Tummo, also known as “Inner Fire Mediation,” is one of the Breathing+ techniques that Nestor practices. Personal trainer Chuck McGee describes why Tummo is such an effective healing practice—McGee uses it to manage his Type 1 diabetes and associated symptoms.
“Beyond a few scars on their heads, the monkeys looked normal, but something was wrong inside their brains. They had trouble navigating the world. Some starved to death. Others drowned. A few were quickly devoured by animals. Within two weeks, all of Kling’s monkeys were dead.”

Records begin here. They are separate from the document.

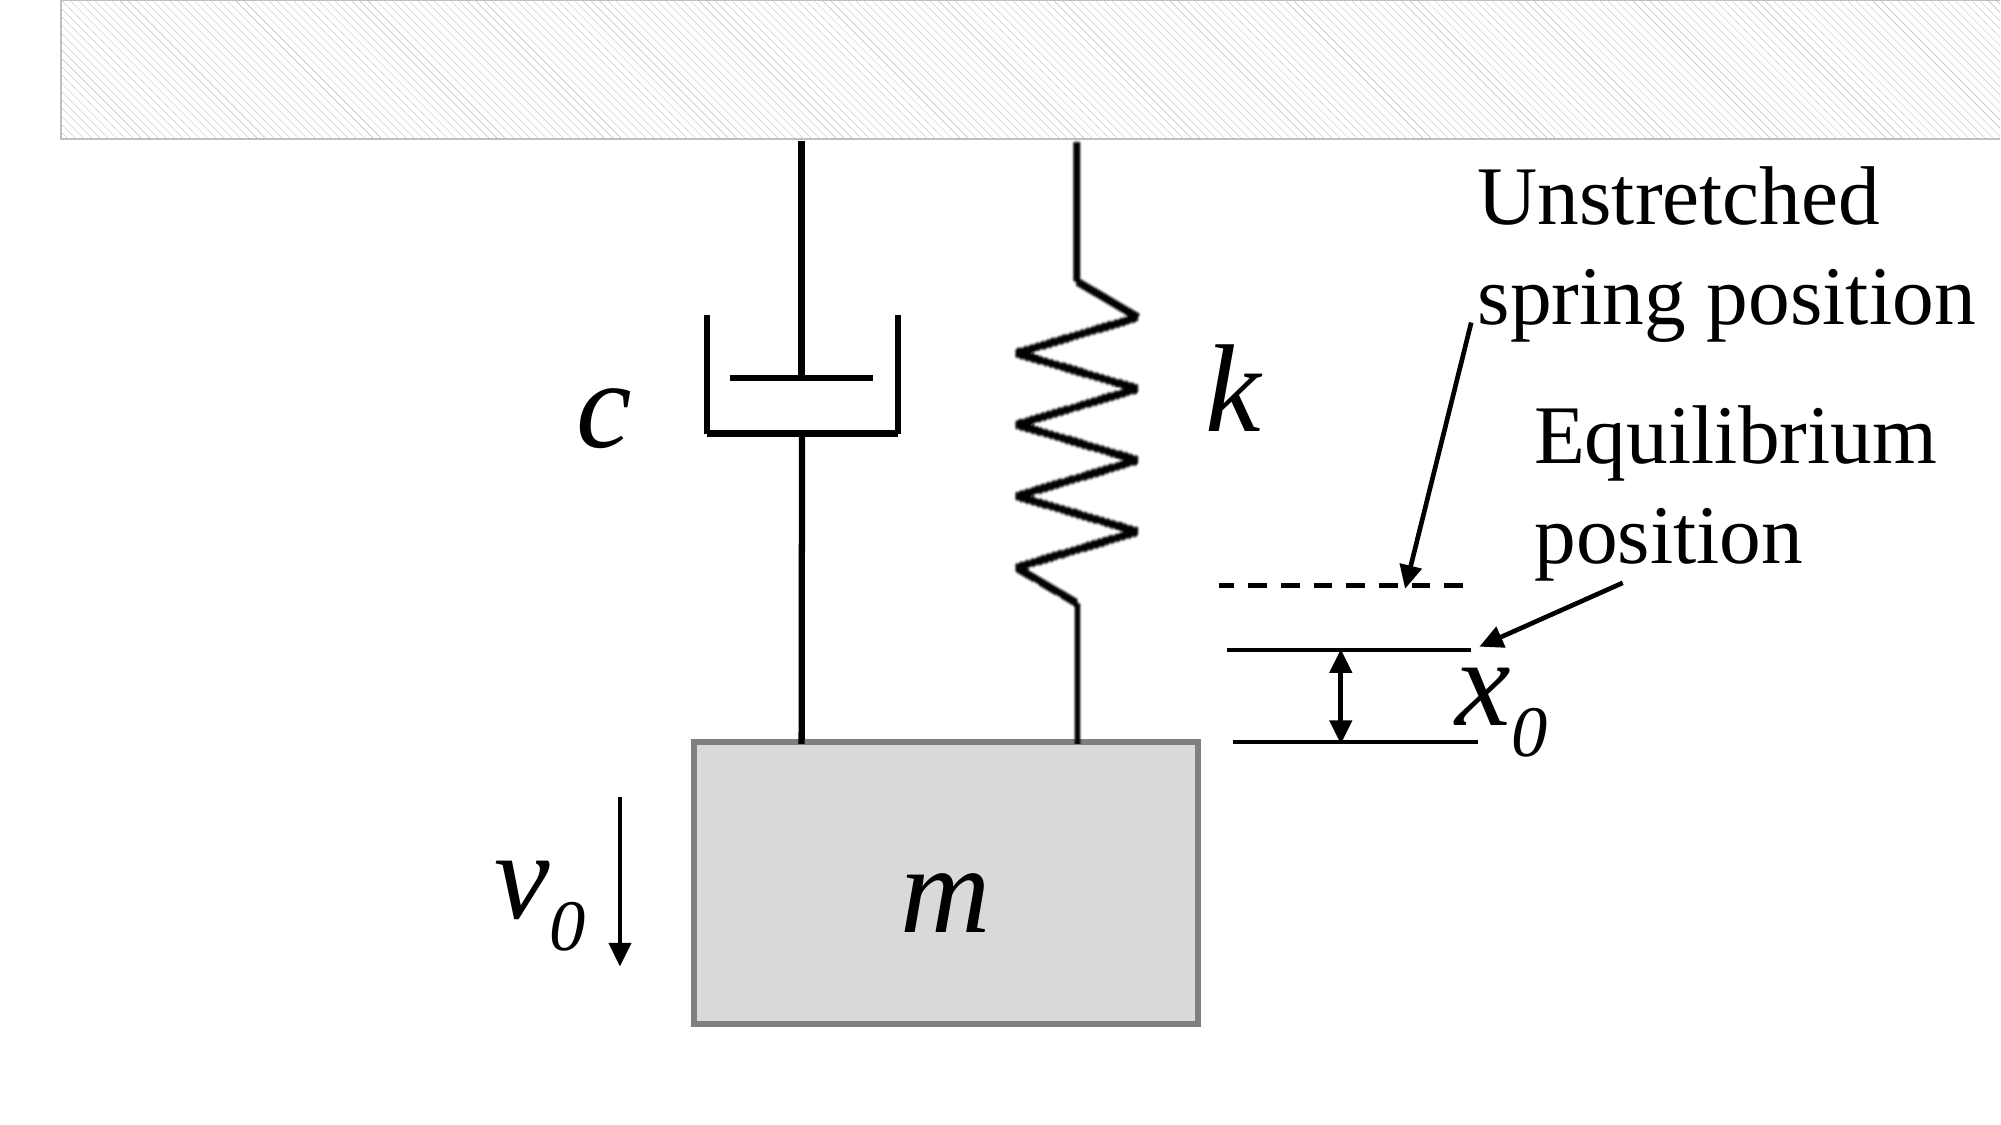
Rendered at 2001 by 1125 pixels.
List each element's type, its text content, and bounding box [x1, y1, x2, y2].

text_box Unstretched spring position [1462, 133, 2000, 349]
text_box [1479, 582, 1623, 647]
text_box Equilibrium position [1519, 372, 1997, 588]
text_box [60, 0, 2000, 140]
text_box c [561, 315, 648, 480]
picture [898, 140, 1380, 744]
text_box x0 [1441, 592, 1563, 779]
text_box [1405, 322, 1472, 589]
text_box v0 [479, 786, 602, 973]
text_box k [1190, 299, 1276, 358]
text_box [706, 141, 898, 744]
text_box m [693, 741, 1199, 1025]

Nestor frequently explains scientific advancements in human physiology, biochemistry, and neuropsychology through comparative animal research. While ambivalent about the methods used in early scientific studies, Nestor recognizes the importance of these findings. In this case, a scientist lobotomized monkeys to understand the function of the amygdala, a part of the brain that helps animals regulate emotions and make decisions. This research leads Nestor to examine the importance of chemoreceptor flexibility and its implications for individuals suffering from anxiety disorders.

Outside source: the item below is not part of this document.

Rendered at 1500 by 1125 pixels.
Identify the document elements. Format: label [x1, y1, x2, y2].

“I sit there for a few minutes sweating, kind of laughing, kind of crying. I’m trying to prepare myself for two more inhales of this ghastly mixture of gas over the next 15 minutes. Any self-talk I can muster—This choking is just an illusion; relax, it will only last a few minutes—does nothing.”
Nestor’s participates in an experiment that forces him to inhale elevated levels of carbon dioxide. The experiment is part of an exposure therapy treatment meant to help patients with anxiety disorders. The experience illustrates Nestor’s commitment to learning everything he can about novel breathing therapies, including trying them out himself.
“There is no mention in the Yogi Sutras of moving between or even repeating poses. The Sanskrit word asana originally meant ‘seat’ and ‘posture.’ It referred both to the act of sitting and the material you sit on. What it specifically did not mean was to stand up and move about. The earliest yoga was a science of holding still and building prana through breathing.”
Nestor often describes ancient breathing practices through historical texts. Here, he explains the difference between Yôga and modern yoga practices. Yôga emphasizes sitting still and using breathing to accumulate prana—“life force” or “vital energy” (187). Modern yoga is aerobic exercise that focuses more on movement.
“The key to Sudarshan Kriya, or any other breathing practice rooted in ancient yoga is to learn to be patient, maintain flexibility, and slowly absorb what breathing has to offer. My initial experience with Sudarshan Kriya may have been a bit jarring, DeRose says, but it also convinced me of the sheer power of breathing.”
Sudarshan Kriya is a breathing exercise that Nestor tries at the beginning of the book and is returns to in its concluding chapters. Yoga expert Luíz Sérgio Álvares DeRose explains that Nestor that had a strong reaction to Sudarshan Kriya when he first tried it because he had not yet built up enough exposure to prana and it overwhelmed him.
“Breathing is a key input. From what I’ve learned in the past decade, that 30 pounds of air that passes through our lungs every day and that 1.7 pounds of oxygen our cells consume is as important as what we eat or how much we exercise. Breathing is a missing pillar of health.”
Nestor concludes the book by reiterating the importance of breathing to human health. Breathing is an integral component of human survival, yet we tend not to think about it very much unless we are in breathing distress. Nestor’s book sets out to change this perspective by making it clear how fundamental breathing is to our everyday and long-term wellbeing.